4. You cannot be yourself in your Canvas profile. I am more than a picture, a paragraph, and some links. But that is all you can be with a Canvas profile.

5. People don’t even fill out their Canvas profile. Even though I think the Canvas profile page is totally boring, I took a few minutes to fill it out; since it is so primitive/limited, it only takes a few minutes to complete. Yet in the online Canvas training I had this week, there was no reminder to fill out the profile, and the trainer had not filled out her profile.

6. An Introduction post in a discussion board does NOT help to build online presence. What is up with the cult of discussion board introductions? In the Canvas training, we were not told to fill out our profiles in Canvas (which is at least potentially useful over time), but of course we were told to write a “self-introduction” post at the Discussion Board… yet those Discussion Board Introductions were not important at all as things turned out. I commented on a few of them to try to create some kind of conversational atmosphere, but the trainer did not reply to any of the Introduction posts, and we were not encouraged to read and reply to each other. Time and effort are precious commodities, both online and in real life. Writing those Introduction posts was not the best use of our time and effort.

● **RECORDED DATA**
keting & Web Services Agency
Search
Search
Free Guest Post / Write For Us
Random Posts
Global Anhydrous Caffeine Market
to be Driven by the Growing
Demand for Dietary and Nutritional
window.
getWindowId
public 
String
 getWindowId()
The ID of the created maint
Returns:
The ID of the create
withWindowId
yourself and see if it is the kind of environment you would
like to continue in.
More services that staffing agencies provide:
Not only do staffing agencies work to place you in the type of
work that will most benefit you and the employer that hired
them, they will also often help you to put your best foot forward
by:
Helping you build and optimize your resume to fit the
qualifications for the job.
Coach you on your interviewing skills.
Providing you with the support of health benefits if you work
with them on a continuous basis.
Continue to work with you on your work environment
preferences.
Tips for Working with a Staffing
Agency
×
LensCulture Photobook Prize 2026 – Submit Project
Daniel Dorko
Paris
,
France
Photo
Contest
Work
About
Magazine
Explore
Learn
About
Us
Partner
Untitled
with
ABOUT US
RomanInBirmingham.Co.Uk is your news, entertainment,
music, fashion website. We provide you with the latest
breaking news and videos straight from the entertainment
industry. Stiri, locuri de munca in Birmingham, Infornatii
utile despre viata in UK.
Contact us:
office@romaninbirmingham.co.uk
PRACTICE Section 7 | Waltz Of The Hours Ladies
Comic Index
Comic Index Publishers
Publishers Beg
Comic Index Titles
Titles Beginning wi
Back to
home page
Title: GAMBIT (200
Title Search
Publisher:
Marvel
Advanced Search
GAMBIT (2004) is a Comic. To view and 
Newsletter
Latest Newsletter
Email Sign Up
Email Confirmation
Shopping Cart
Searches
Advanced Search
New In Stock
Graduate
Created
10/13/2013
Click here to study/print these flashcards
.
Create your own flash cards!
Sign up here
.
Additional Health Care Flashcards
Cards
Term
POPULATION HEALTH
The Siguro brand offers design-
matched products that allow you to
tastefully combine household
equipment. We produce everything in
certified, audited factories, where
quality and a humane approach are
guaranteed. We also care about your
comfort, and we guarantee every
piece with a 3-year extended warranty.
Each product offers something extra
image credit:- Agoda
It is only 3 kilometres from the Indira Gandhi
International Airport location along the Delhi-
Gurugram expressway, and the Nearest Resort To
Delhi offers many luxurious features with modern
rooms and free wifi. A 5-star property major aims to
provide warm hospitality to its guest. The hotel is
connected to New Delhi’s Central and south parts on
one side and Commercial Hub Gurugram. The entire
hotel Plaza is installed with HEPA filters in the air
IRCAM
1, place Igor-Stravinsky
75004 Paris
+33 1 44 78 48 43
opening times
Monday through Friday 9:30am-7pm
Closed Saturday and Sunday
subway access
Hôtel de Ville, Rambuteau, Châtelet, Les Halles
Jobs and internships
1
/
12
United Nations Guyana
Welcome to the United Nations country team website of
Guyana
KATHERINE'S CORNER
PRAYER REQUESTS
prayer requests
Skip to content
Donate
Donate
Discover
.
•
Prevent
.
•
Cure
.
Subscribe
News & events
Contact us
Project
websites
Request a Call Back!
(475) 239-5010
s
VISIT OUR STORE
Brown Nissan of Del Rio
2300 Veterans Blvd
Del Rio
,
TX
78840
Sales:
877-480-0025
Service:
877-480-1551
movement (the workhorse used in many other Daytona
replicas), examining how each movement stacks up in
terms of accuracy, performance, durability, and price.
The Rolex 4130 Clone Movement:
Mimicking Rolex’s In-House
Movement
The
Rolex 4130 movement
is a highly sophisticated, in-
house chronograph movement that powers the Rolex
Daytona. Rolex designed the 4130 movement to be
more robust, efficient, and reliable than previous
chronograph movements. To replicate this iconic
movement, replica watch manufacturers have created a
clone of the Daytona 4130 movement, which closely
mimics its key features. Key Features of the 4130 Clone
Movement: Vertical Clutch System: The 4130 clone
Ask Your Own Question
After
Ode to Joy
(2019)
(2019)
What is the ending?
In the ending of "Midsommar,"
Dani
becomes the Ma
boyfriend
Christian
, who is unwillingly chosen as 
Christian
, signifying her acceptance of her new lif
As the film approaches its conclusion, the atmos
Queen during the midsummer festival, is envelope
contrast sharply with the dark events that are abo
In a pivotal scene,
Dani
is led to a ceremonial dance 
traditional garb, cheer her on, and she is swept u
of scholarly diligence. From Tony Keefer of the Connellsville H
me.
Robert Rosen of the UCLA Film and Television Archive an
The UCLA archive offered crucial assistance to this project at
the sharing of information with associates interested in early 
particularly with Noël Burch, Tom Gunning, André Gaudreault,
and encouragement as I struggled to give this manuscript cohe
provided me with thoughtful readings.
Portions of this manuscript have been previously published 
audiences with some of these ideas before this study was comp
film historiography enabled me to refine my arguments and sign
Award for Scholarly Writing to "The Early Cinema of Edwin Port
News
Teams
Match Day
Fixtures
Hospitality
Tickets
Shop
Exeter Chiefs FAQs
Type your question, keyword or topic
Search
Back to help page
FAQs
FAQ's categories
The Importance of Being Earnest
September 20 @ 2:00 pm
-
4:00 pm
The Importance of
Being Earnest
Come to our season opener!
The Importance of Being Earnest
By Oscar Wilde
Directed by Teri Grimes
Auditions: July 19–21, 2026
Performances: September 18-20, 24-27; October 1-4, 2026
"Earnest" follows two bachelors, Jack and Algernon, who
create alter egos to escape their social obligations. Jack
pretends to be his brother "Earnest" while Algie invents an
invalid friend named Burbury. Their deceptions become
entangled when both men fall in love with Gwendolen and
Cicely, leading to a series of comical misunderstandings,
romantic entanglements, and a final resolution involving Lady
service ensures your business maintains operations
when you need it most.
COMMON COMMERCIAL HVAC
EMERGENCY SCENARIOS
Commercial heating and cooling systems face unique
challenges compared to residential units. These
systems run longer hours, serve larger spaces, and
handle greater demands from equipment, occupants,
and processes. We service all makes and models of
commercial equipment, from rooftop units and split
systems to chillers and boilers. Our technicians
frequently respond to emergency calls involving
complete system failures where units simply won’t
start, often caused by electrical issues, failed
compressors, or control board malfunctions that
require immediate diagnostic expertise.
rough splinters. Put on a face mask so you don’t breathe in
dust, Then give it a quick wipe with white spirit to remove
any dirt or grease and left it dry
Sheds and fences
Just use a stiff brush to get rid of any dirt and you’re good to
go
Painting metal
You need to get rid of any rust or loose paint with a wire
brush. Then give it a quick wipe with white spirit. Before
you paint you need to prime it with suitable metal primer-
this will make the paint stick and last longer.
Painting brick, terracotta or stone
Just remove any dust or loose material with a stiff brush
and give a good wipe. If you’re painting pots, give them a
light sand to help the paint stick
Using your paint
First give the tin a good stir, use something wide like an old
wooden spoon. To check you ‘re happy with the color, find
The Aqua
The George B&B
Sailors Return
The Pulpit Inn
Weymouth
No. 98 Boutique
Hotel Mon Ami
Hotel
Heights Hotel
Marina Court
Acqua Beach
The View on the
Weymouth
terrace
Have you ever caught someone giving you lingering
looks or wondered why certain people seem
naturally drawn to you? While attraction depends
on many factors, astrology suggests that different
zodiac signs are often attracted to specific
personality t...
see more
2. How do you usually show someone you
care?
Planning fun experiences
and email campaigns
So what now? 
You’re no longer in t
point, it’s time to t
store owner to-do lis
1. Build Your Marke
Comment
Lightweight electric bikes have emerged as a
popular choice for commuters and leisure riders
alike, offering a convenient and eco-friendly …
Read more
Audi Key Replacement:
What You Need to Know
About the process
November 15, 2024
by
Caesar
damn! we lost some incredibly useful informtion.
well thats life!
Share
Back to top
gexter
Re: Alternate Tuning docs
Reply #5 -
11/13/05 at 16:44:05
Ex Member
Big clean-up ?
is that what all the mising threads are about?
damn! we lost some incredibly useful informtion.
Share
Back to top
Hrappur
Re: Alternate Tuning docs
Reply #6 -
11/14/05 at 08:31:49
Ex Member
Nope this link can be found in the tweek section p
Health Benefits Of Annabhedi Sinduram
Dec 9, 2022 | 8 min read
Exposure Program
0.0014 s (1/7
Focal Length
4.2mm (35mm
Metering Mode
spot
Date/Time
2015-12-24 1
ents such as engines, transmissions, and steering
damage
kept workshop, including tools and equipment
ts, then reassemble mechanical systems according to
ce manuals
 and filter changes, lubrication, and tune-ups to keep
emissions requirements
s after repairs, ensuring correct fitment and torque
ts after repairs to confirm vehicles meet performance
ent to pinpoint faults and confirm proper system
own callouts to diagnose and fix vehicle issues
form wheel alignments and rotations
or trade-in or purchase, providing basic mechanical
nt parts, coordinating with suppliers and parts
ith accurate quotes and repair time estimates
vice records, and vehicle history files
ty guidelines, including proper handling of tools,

● **JOB 1**
According to the Canvas passage, what things can a Canvas profile hold? List all of them.
● **JOB 2**
Reproduce the Canvas passage word for word from "4. You cannot" to "out her profile.".

● **YOUR SOLUTION 1**
- a picture
- a paragraph
- some links

● **YOUR SOLUTION 2**
4. You cannot be yourself in your Canvas profile. I am more than a picture, a paragraph, and some links. But that is all you can be with a Canvas profile.

5. People don’t even fill out their Canvas profile. Even though I think the Canvas profile page is totally boring, I took a few minutes to fill it out; since it is so primitive/limited, it only takes a few minutes to complete. Yet in the online Canvas training I had this week, there was no reminder to fill out the profile, and the trainer had not filled out her profile.